__Text section__
Open daviddelusenet opened 6 years ago

daviddelusenet commented 6 years ago

I just installed styled-components-breakpoint inside of my project and noticed the following: CSS inside of breakpoint declarations doesn't get linted.

This is my code:

screen shot 2018-05-14 at 14 06 11 ]

When I run Stylelint inside of my terminal I get the following output:

src/app/components/ProductOverview/ProductOverview.sc.js
  7:3  ✖  Expected "padding" to come before "flex-wrap"   order/properties-order
 12:3  ✖  Expected "margin" to come before "padding"      order/properties-order
 14:3  ✖  Expected "width" to come before "flex"          order/properties-order

So all of the code inside of the ${breakpoint('medium')``} statements gets ignored. Can this be solved?

Thanks in advance!

chinesedfan commented 6 years ago

Sorry, now all interpolations will be treated as black boxes during the linting. Because the processor is a static code analyzer, which can't know meanings of interpolations.

daviddelusenet commented 6 years ago

@chinesedfan what do you mean with 'treated as black boxes'?

chinesedfan commented 6 years ago

@daviddelusenet That means the processor doesn't know contents of interpolations. So ${breakpoint('xx')/* css */} is like /* black boxes */.

daviddelusenet commented 6 years ago

Ah ok, thanks for your explanation!

[Figure understanding tasks]
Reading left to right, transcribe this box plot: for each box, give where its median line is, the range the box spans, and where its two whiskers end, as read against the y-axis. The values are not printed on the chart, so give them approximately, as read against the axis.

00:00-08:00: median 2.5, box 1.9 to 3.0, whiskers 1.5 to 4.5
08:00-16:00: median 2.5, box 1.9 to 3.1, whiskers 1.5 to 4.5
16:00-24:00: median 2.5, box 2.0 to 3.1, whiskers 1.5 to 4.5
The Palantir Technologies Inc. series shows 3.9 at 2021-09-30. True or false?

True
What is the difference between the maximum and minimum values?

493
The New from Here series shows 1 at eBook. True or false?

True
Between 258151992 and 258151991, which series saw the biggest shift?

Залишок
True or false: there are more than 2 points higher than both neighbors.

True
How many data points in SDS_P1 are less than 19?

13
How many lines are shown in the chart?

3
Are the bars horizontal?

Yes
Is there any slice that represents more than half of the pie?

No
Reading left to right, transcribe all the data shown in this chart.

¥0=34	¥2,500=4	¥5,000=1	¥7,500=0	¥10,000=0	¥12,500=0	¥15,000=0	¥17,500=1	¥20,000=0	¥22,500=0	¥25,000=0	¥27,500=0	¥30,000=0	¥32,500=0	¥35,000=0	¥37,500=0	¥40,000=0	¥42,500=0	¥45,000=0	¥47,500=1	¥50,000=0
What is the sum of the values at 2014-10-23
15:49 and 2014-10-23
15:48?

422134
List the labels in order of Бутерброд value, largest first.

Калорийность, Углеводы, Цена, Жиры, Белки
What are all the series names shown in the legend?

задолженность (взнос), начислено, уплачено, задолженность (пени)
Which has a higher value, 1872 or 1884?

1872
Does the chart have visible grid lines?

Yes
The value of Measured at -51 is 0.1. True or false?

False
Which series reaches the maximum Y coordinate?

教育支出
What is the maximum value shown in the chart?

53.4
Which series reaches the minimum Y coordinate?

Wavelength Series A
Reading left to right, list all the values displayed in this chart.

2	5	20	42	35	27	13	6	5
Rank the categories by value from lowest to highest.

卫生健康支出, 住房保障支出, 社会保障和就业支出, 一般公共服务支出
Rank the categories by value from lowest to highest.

__What to do__
A. According to the issue thread, why does the processor treat interpolations as black boxes during linting?
B. Copy the issue thread word for word from "Thanks in advance!" up to and including "as black boxes'?".
Rely only on the issue thread to do the tasks.

__Answer section__
A. The processor is a static code analyzer, so it can't know the meanings of interpolations.

B.
Thanks in advance!

chinesedfan commented 6 years ago

Sorry, now all interpolations will be treated as black boxes during the linting. Because the processor is a static code analyzer, which can't know meanings of interpolations.

daviddelusenet commented 6 years ago

@chinesedfan what do you mean with 'treated as black boxes'?